I have a project which contains a bunch of small programs tied together using bash scripts, as per the Unix philosophy. Their exchange format originally looked like this:
meta1a:meta1b:meta1c AST1
meta2a:meta2b:meta2c AST2
Where the :
-separated fields are metadata and the AST
s are s-expressions which the scripts pass along as-is. This worked fine, as I could use cut -d ' '
to split the metadata from the ASTs, and cut -d ':'
to dig into the metadata. However, I then needed to add a metadata field containing spaces, which breaks this format. Since no field uses tabs, I switched to the following:
meta1a:meta1b:meta1c:meta 1 d\tAST1
meta2a:meta2b:meta2c:meta 2 d\tAST2
Since I envision more metadata fields being added in the future, I think it's time to switch to a more structured format rather than playing a game of "guess the punctuation".
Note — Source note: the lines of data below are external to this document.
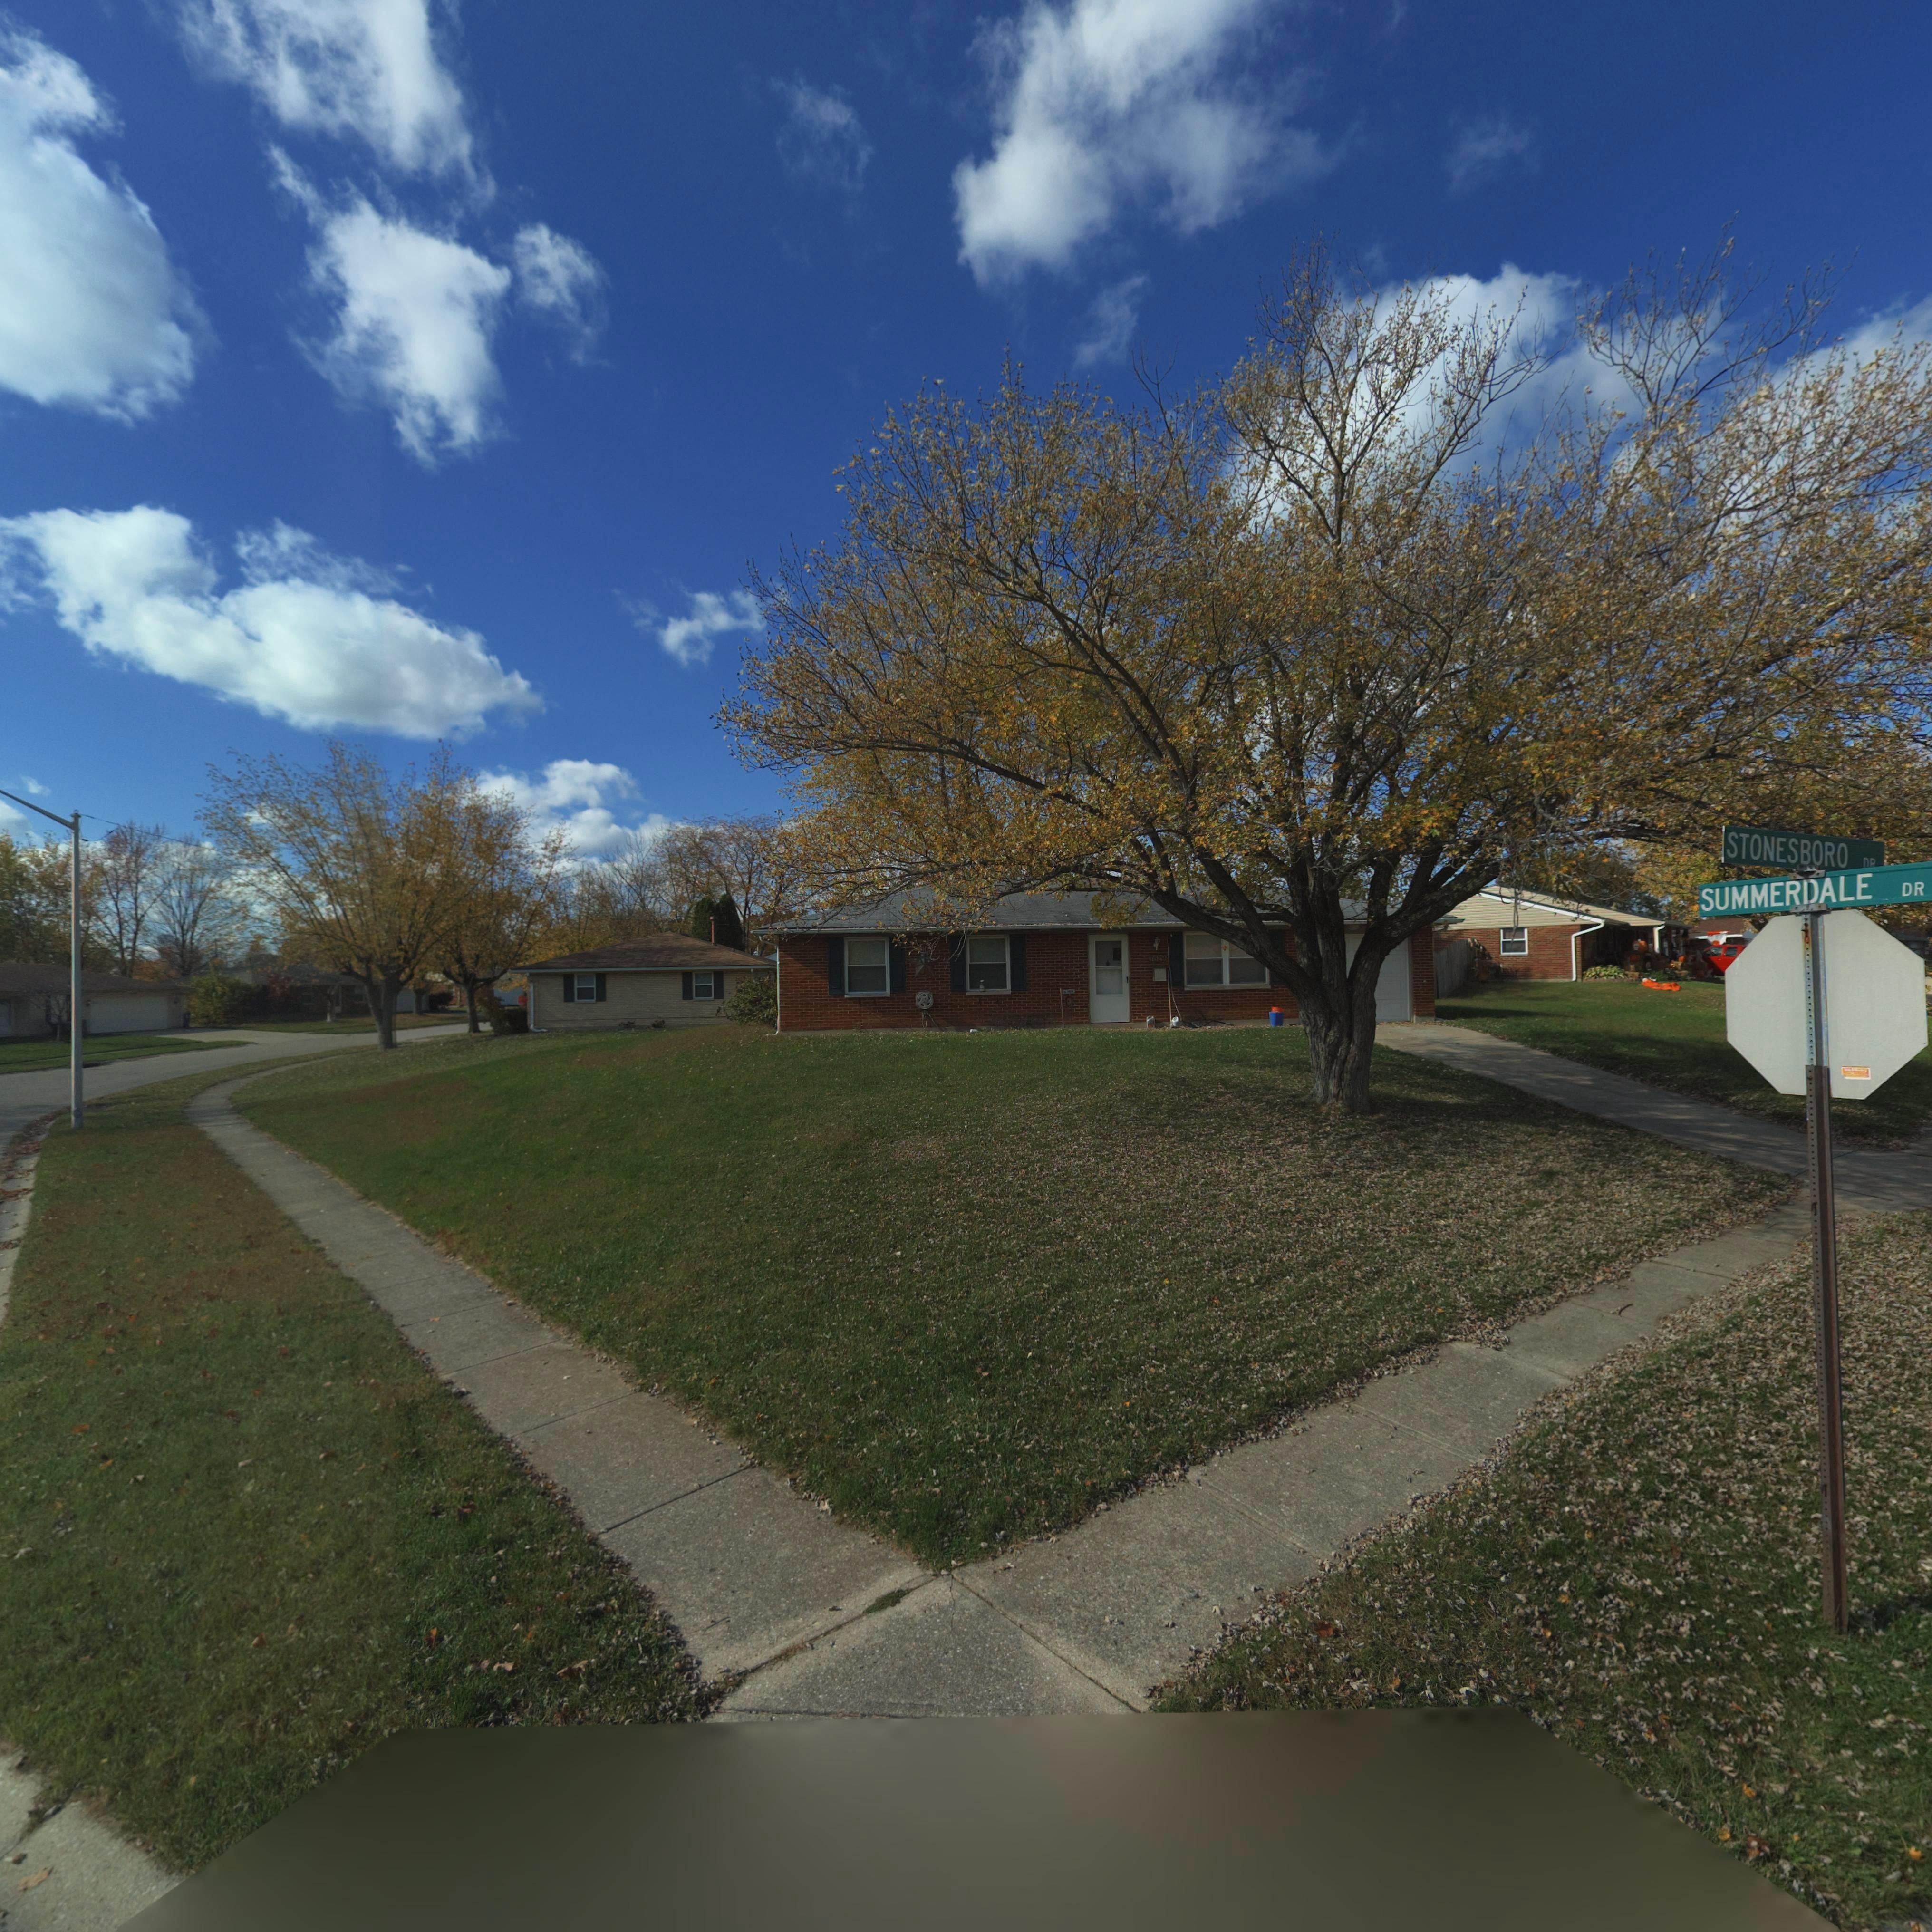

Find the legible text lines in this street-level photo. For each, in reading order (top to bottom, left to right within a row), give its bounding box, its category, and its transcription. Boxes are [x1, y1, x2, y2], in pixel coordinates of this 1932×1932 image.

[1726, 831, 1849, 869] StreetName: STONESBORO
[1700, 871, 1926, 913] StreetName: SUMMERDALE DR
[1149, 955, 1166, 962] StreetNumber: 7629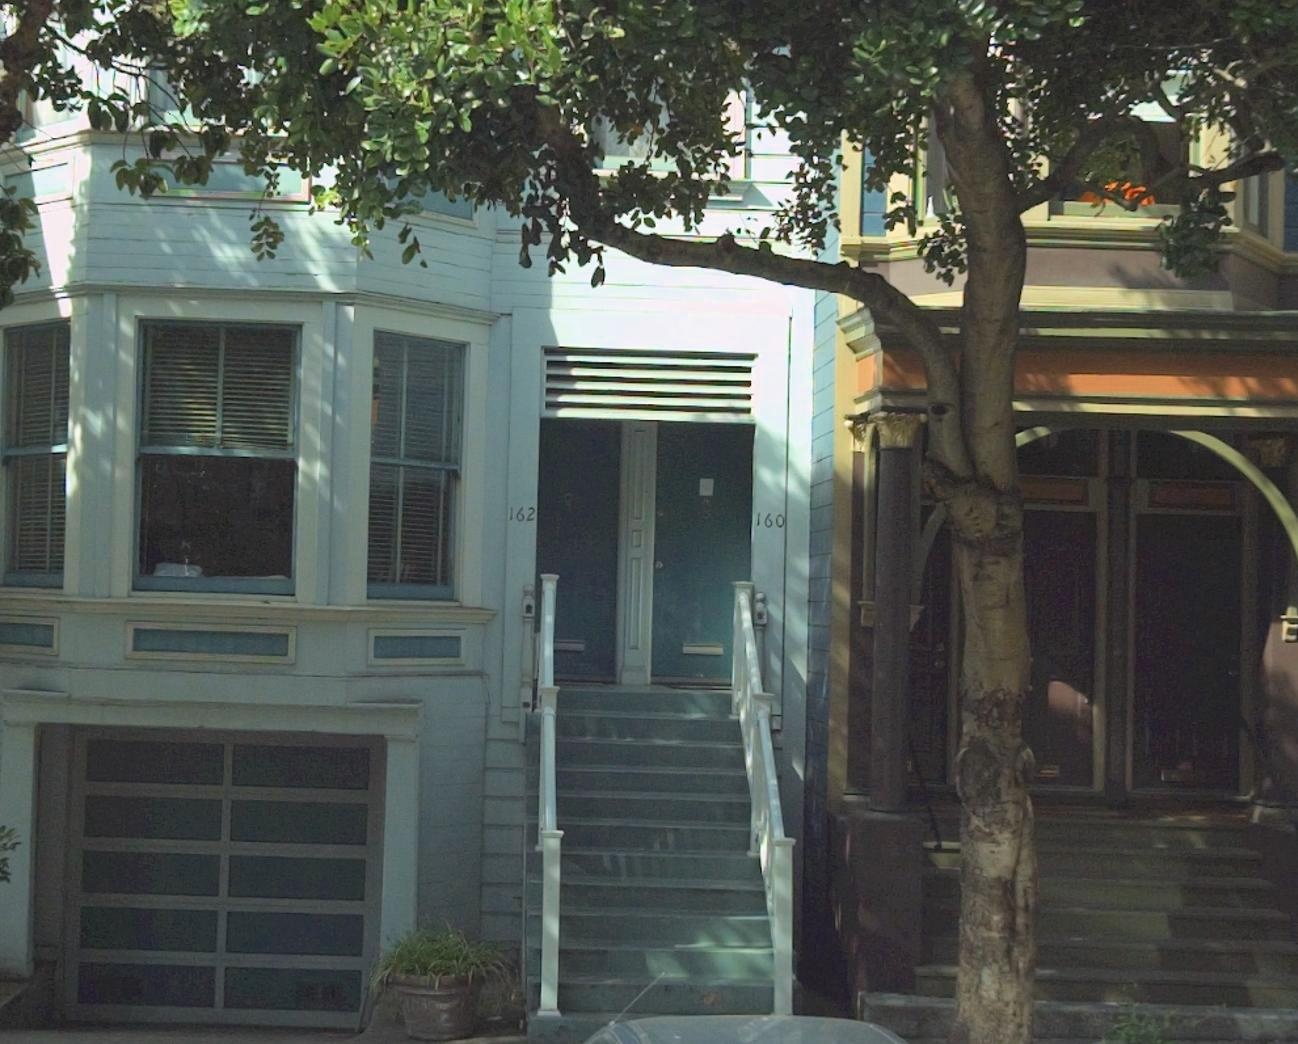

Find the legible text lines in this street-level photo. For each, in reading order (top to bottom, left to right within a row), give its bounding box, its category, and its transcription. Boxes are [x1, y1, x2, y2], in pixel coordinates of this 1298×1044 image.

[508, 506, 537, 523] StreetNumber: 162
[754, 510, 785, 529] StreetNumber: 160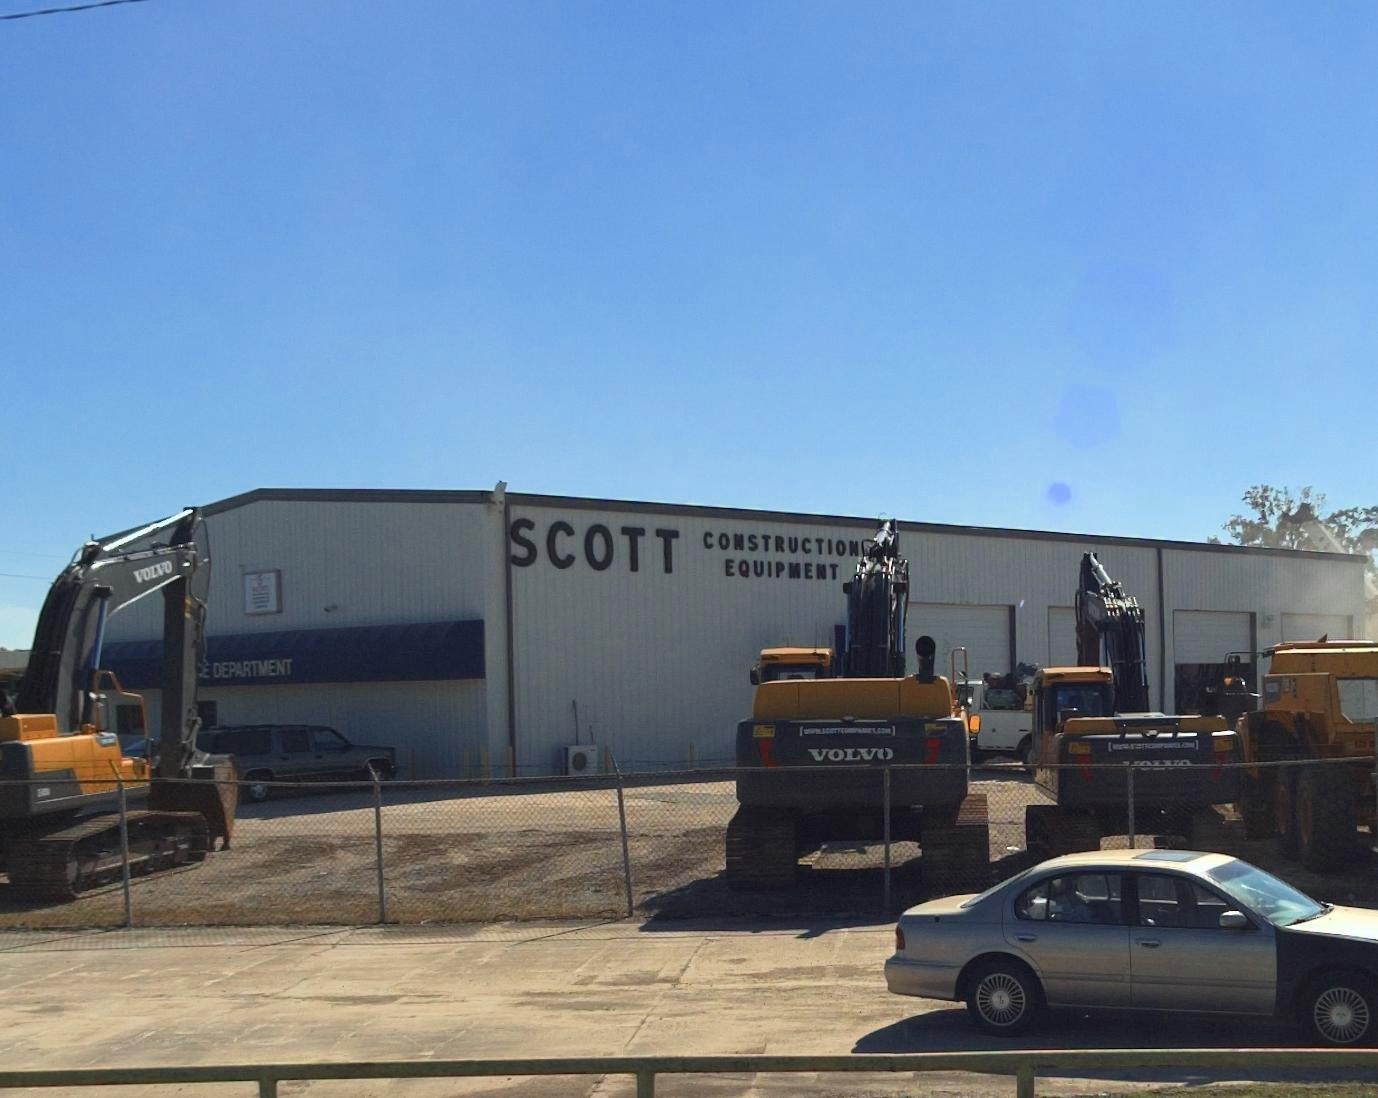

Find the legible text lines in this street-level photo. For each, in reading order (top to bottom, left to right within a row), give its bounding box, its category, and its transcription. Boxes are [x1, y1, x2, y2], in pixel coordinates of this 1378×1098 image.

[506, 514, 682, 578] BusinessName: SCOTT
[701, 528, 863, 559] BusinessName: CONSTRUCTION
[127, 557, 175, 586] BusinessName: VOLVO
[723, 556, 841, 582] BusinessName: EQUIPMENT
[210, 655, 297, 682] None: DEPARTMENT
[804, 745, 898, 764] BusinessName: VOLVO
Instead of delimiters and cut
I could use JSON and jq
, or I could use XML and xsltproc
, but since I'm already using s-expressions for the ASTs, I'm wondering if there's a nice way to use them here instead?
For example, something which looks like this:
(echo '(("foo1" "bar1" "baz1" "quux 1") ast1)'
echo '(("foo2" "bar2" "baz2" "quux 2") ast2)') | sexpr 'caar'
"foo1"
"foo2"
My requirements are:
- Straightforward use of stdio with minimal boilerplate, since that's where my programs read/write their data
- Easily callable from shell scripts or provide a very compelling alternative to bash's process invocation and pipelining
- Streaming I/O if possible; ie. I'd rather work with one AST at a time rather than consuming the whole input looking for a closing
)
- Fast and lightweight, especially if it's being invoked a few times; each AST is only a few KB, but they can add up to hundreds of MB
- Should work on Linux at least; cross-platform would be nice
The obvious choice is to use a Lisp/Scheme interpreter, but the only one I'm experienced with is Emacs, which is far too heavyweight. Perhaps another implementation is more lightweight and suited to this?
In Haskell I've played with shelly, turtle and atto-lisp, but most of my code was spent converting between String/Text/ByteString, wrapping/unwrapping Lisp
s, implementing my own car
, cdr
, cons
, etc.
I've read a little about scsh, but don't know if that would be appropriate either.